The answer should contain only the lines from the beginning of the entries through the line that holds "490 225 9.67", given again exactly, with no pictures.

▶ **Entries provided**:
----

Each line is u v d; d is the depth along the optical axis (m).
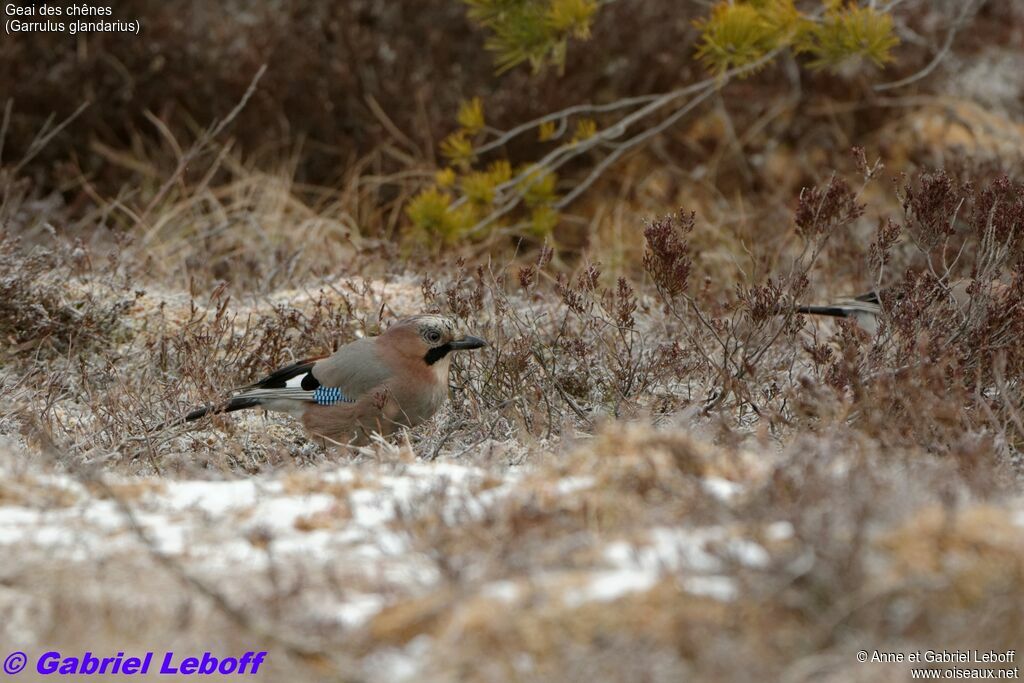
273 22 20.50
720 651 5.05
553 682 5.07
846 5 16.98
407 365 11.05
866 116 20.16
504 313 11.95
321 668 5.48
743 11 14.94
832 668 5.02
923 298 10.59
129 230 17.73
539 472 7.73
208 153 19.59
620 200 19.27
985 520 5.87
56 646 5.69
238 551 6.74
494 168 19.61
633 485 7.01
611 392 11.38
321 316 13.17
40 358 13.13
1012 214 10.80
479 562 6.18
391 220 18.66
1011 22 21.62
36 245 14.25
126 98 19.98
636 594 5.48
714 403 10.66
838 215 11.28
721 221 18.17
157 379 12.34
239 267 15.83
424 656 5.39
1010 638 5.15
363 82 20.41
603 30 20.39
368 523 7.18
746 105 20.38
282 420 12.22
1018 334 10.26
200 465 10.23
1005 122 20.30
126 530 7.06
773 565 5.45
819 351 10.78
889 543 5.67
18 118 19.39
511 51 15.81
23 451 10.02
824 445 7.76
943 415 8.87
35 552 6.71
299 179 19.91
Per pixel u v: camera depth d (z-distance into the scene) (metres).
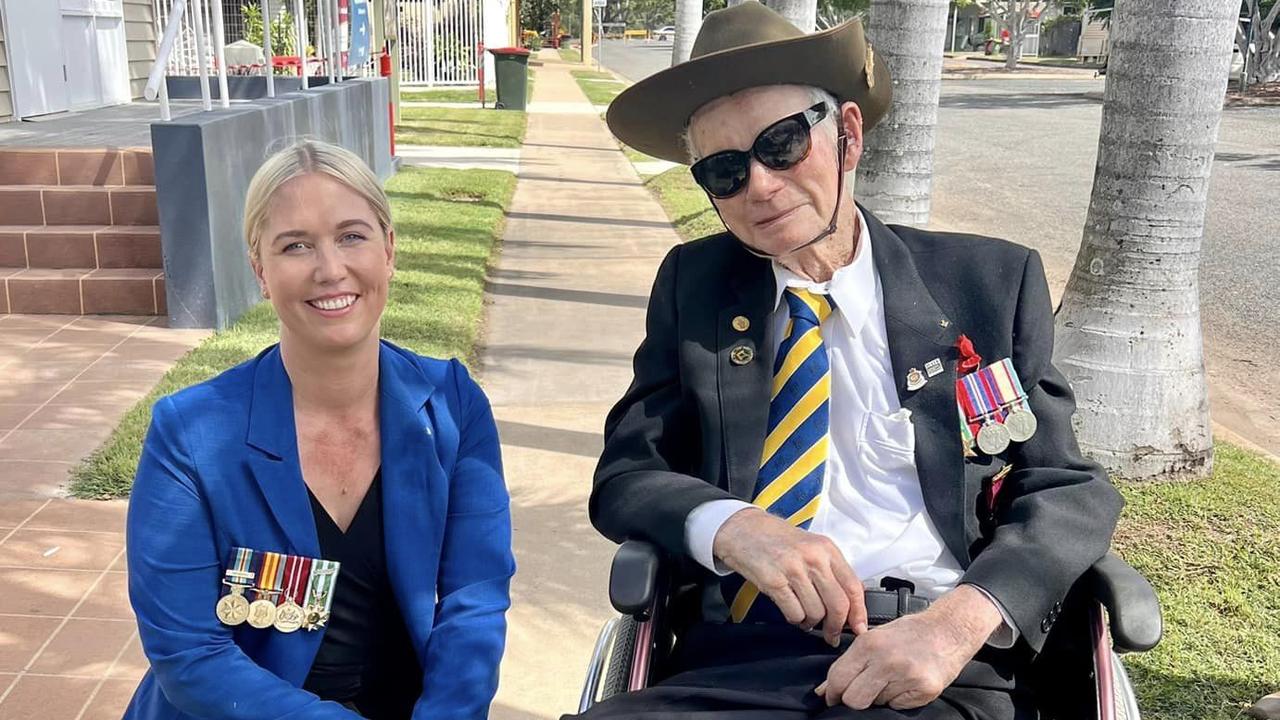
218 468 1.83
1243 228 9.81
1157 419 4.10
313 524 1.87
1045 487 2.09
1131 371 4.10
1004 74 36.09
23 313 5.96
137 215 6.32
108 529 3.68
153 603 1.82
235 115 6.04
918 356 2.15
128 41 11.42
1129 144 3.98
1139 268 4.05
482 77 20.19
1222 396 5.56
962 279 2.21
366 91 10.17
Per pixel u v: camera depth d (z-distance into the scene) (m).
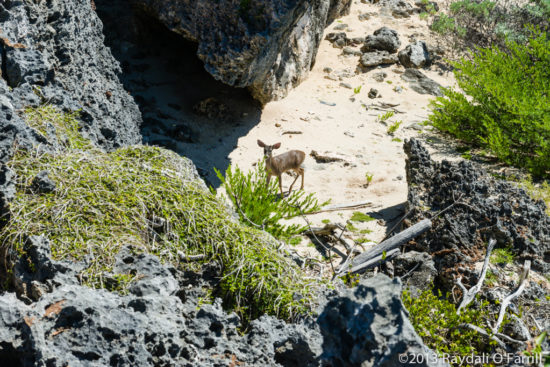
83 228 5.76
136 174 6.77
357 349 3.55
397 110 17.91
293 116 16.55
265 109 16.53
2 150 6.13
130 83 16.11
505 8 24.14
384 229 11.09
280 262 6.32
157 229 6.25
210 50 13.77
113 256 5.52
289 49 17.17
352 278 7.73
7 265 5.50
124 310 3.99
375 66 20.31
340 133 16.08
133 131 10.50
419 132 16.59
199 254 6.18
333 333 3.68
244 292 5.99
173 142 13.93
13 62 7.35
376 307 3.54
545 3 24.22
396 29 22.88
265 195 10.10
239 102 16.48
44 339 3.67
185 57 17.62
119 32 17.20
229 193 10.36
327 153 14.56
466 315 6.82
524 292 8.18
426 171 11.28
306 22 17.88
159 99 15.88
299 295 5.97
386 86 19.33
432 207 10.45
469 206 9.88
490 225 9.67
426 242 9.67
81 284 5.14
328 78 19.44
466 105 15.85
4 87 6.88
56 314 3.83
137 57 17.22
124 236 5.82
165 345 3.98
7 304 3.86
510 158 14.23
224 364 4.10
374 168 14.10
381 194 12.75
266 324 4.59
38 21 8.08
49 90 7.63
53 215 5.78
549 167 13.33
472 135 15.56
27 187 6.01
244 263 6.14
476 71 16.75
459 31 22.31
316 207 11.35
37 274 5.31
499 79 16.06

----

▶ **Answer**:
Each line is u v d; d is the depth along the optical axis (m).
273 22 20.50
720 651 5.05
553 682 5.07
846 5 16.98
407 365 11.05
866 116 20.16
504 313 11.95
321 668 5.48
743 11 14.94
832 668 5.02
923 298 10.59
129 230 17.73
539 472 7.73
208 153 19.59
620 200 19.27
985 520 5.87
56 646 5.69
238 551 6.74
494 168 19.61
633 485 7.01
611 392 11.38
321 316 13.17
40 358 13.13
1012 214 10.80
479 562 6.18
391 220 18.66
1011 22 21.62
36 245 14.25
126 98 19.98
636 594 5.48
714 403 10.66
838 215 11.28
721 221 18.17
157 379 12.34
239 267 15.83
424 656 5.39
1010 638 5.15
363 82 20.41
603 30 20.39
368 523 7.18
746 105 20.38
282 420 12.22
1018 334 10.26
200 465 10.23
1005 122 20.30
126 530 7.06
773 565 5.45
819 351 10.78
889 543 5.67
18 118 19.39
511 51 15.81
23 451 10.02
824 445 7.76
943 415 8.87
35 552 6.71
299 179 19.91
Per pixel u v: camera depth d (z-distance into the scene) (metres).
218 468 1.83
1243 228 9.81
1157 419 4.10
313 524 1.87
1045 487 2.09
1131 371 4.10
1004 74 36.09
23 313 5.96
137 215 6.32
108 529 3.68
153 603 1.82
235 115 6.04
918 356 2.15
128 41 11.42
1129 144 3.98
1139 268 4.05
482 77 20.19
1222 396 5.56
962 279 2.21
366 91 10.17
Per pixel u v: camera depth d (z-distance into the scene) (m).
83 228 5.76
136 174 6.77
357 349 3.55
397 110 17.91
293 116 16.55
265 109 16.53
2 150 6.13
130 83 16.11
505 8 24.14
384 229 11.09
280 262 6.32
157 229 6.25
210 50 13.77
113 256 5.52
289 49 17.17
352 278 7.73
7 265 5.50
124 310 3.99
375 66 20.31
340 133 16.08
133 131 10.50
419 132 16.59
199 254 6.18
333 333 3.68
244 292 5.99
173 142 13.93
13 62 7.35
376 307 3.54
545 3 24.22
396 29 22.88
265 195 10.10
239 102 16.48
44 339 3.67
185 57 17.62
119 32 17.20
229 193 10.36
327 153 14.56
466 315 6.82
524 292 8.18
426 171 11.28
306 22 17.88
159 99 15.88
299 295 5.97
386 86 19.33
432 207 10.45
469 206 9.88
490 225 9.67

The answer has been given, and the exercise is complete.